- EXERCISE DESCRIPTION
For this exercise, write out only the lines of the entries below from the one with "neck: (179, 257)" up to and including the one with "nose: (309, 279)", exactly as they are. Pictures stay out.

- EXTRACTED DATA
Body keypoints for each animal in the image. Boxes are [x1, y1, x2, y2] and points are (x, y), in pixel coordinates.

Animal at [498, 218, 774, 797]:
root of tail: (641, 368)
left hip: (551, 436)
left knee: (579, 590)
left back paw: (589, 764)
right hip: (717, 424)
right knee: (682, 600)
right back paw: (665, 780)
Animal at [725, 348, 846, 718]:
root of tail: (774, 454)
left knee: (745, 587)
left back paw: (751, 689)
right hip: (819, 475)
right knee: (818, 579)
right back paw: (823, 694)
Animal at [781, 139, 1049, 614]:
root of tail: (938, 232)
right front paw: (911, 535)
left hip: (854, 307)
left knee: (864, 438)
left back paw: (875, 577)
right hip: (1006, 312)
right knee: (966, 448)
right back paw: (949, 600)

--

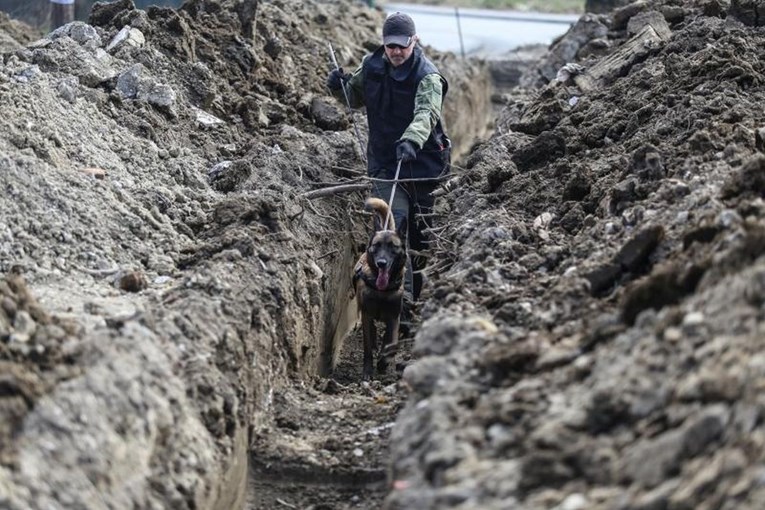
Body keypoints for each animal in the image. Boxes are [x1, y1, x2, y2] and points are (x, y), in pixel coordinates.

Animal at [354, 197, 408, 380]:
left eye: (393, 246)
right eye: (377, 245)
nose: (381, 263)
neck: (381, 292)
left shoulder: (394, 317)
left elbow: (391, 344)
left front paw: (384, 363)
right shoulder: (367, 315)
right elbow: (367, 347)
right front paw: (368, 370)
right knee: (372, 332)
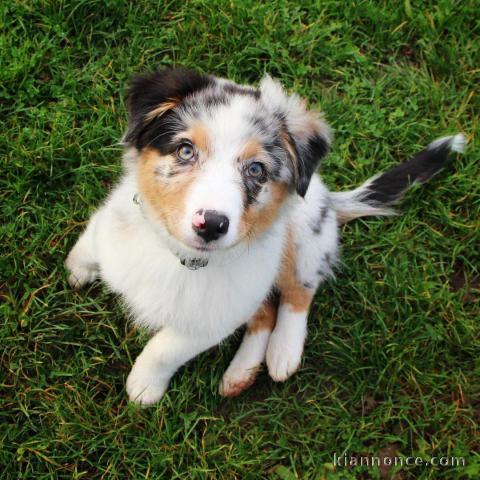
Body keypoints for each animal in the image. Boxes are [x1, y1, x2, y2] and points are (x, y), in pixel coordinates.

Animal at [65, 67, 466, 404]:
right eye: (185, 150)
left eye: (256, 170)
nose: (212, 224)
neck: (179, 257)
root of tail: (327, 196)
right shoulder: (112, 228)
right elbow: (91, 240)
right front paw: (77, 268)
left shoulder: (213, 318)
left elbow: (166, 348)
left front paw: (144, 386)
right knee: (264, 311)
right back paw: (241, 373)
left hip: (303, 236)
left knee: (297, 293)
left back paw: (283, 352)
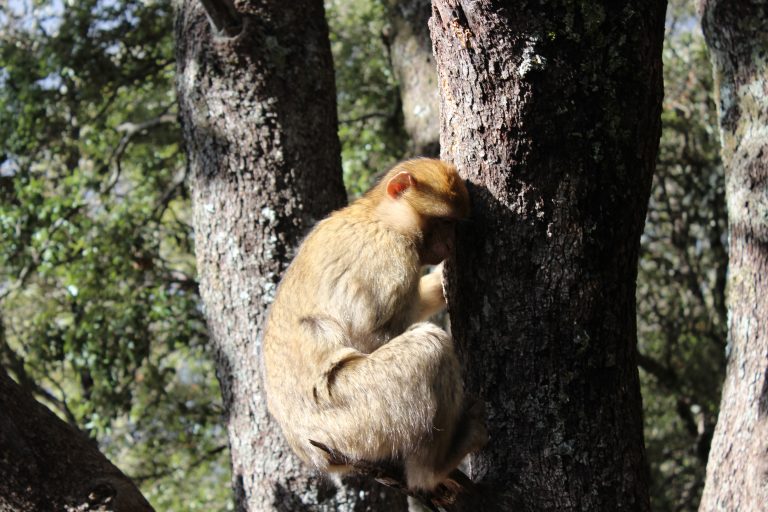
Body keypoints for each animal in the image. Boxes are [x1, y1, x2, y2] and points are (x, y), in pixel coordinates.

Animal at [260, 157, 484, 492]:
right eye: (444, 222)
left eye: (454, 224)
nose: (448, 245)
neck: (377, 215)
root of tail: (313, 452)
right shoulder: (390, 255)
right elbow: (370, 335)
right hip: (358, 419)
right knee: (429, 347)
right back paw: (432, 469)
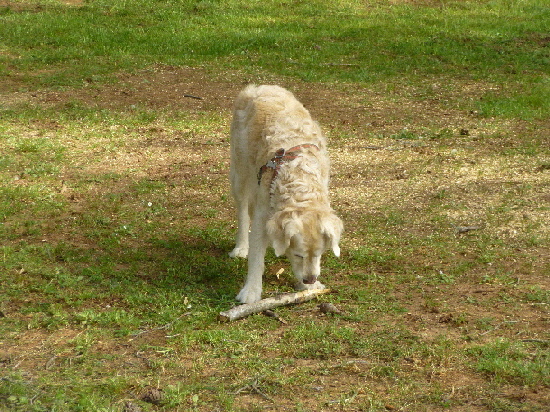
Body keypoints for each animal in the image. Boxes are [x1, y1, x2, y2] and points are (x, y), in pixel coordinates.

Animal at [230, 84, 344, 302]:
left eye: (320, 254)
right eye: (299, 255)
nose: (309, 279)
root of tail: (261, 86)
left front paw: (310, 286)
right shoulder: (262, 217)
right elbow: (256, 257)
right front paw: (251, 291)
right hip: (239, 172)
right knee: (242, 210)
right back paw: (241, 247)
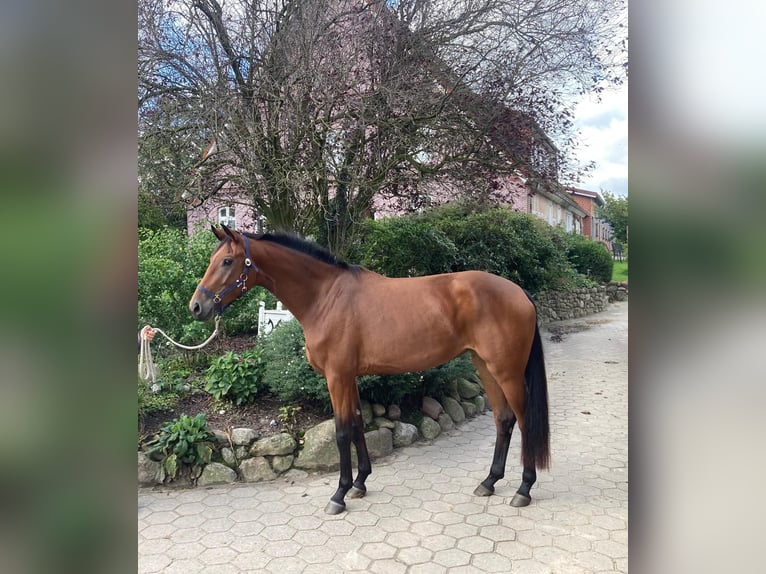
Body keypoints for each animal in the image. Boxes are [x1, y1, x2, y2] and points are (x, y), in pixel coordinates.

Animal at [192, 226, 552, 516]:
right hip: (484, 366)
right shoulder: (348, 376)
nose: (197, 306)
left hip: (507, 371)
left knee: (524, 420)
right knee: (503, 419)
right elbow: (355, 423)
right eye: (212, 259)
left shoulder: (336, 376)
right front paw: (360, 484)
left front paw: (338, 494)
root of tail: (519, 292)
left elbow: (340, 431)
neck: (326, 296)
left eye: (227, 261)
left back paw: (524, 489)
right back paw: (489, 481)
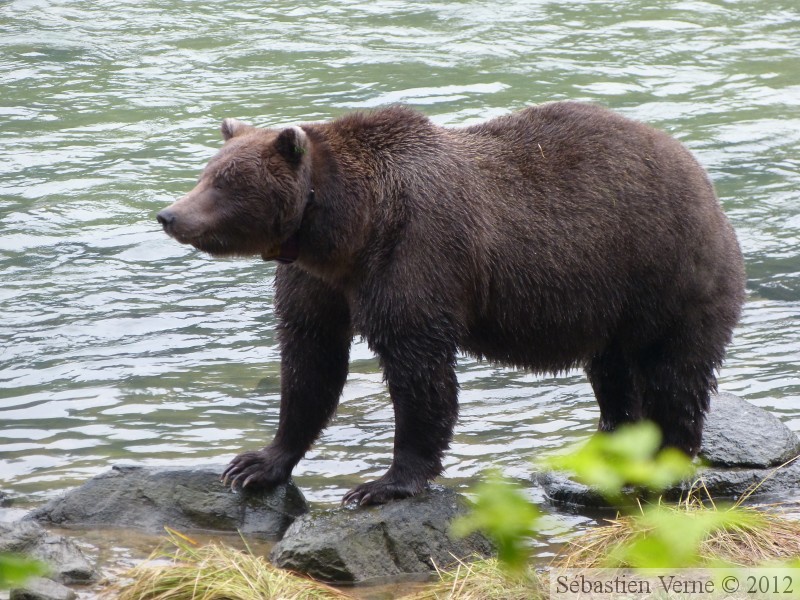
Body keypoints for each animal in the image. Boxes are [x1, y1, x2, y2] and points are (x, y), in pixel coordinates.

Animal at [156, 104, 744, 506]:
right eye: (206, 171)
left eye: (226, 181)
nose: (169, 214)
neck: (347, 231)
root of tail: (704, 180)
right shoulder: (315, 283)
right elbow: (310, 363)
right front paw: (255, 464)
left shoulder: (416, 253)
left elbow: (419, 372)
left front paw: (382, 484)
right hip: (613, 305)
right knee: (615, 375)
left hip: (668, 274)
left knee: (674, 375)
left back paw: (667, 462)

--

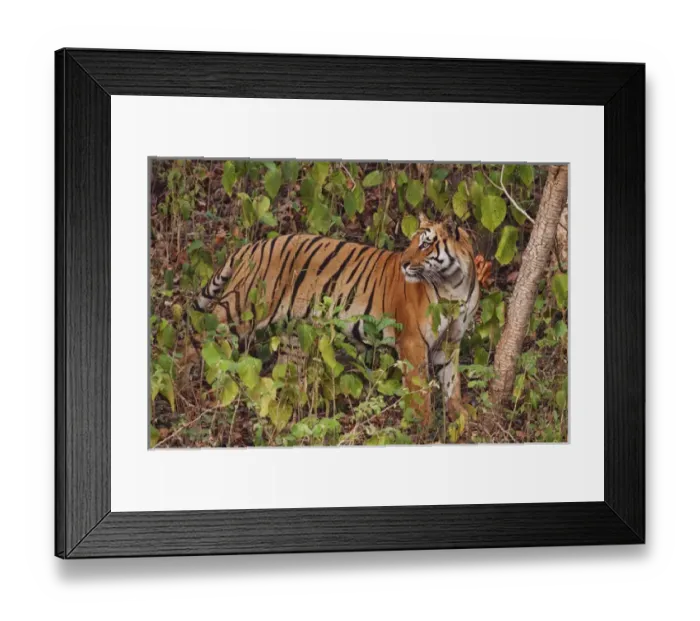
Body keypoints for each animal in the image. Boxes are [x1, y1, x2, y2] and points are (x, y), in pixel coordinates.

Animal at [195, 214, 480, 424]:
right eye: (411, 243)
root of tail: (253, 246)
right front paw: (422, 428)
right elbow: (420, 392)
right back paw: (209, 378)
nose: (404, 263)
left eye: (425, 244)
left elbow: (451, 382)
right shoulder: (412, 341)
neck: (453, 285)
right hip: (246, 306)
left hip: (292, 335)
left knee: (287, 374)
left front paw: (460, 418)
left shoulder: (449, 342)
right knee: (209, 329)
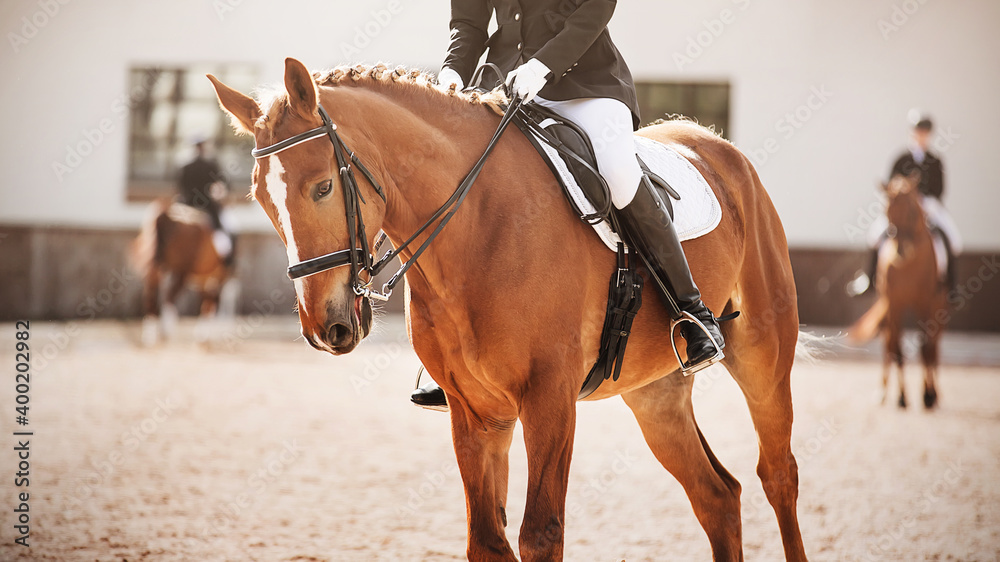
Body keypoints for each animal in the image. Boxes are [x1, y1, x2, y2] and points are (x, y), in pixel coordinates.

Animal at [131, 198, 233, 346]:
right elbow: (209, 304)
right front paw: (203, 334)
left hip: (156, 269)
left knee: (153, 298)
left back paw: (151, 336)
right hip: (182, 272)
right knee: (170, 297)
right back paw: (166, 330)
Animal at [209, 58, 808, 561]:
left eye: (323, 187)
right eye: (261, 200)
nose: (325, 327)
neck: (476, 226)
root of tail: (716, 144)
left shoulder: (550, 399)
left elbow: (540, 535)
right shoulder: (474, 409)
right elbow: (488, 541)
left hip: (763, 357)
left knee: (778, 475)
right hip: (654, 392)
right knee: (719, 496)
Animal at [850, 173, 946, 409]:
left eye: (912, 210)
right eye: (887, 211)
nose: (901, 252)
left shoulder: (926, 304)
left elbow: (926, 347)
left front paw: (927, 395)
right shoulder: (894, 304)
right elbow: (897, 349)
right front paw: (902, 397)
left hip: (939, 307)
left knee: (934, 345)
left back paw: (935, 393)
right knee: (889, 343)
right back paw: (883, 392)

- ANSWER BOX
neck: (179, 257)
root of tail: (327, 196)
right shoulder: (112, 228)
right elbow: (91, 240)
right front paw: (77, 268)
left shoulder: (213, 318)
left elbow: (166, 348)
left front paw: (144, 386)
right knee: (264, 311)
right back paw: (241, 373)
left hip: (303, 236)
left knee: (297, 293)
left back paw: (283, 352)
Body keypoints for each animal in the image. Boxes are [x1, y1, x2, y2] and points are (x, y), in pixel coordinates.

Animal at [260, 157, 484, 492]:
right eye: (444, 222)
left eye: (454, 224)
nose: (448, 245)
neck: (377, 215)
root of tail: (313, 452)
right shoulder: (390, 255)
right elbow: (370, 335)
right hip: (358, 419)
right knee: (429, 347)
right back paw: (432, 469)
Body keypoints for each animal in the image. Boxes are [x1, y1, x2, y2] and points are (x, y), in pixel coordinates.

Animal at [230, 84, 344, 302]:
left eye: (320, 254)
right eye: (299, 255)
nose: (309, 279)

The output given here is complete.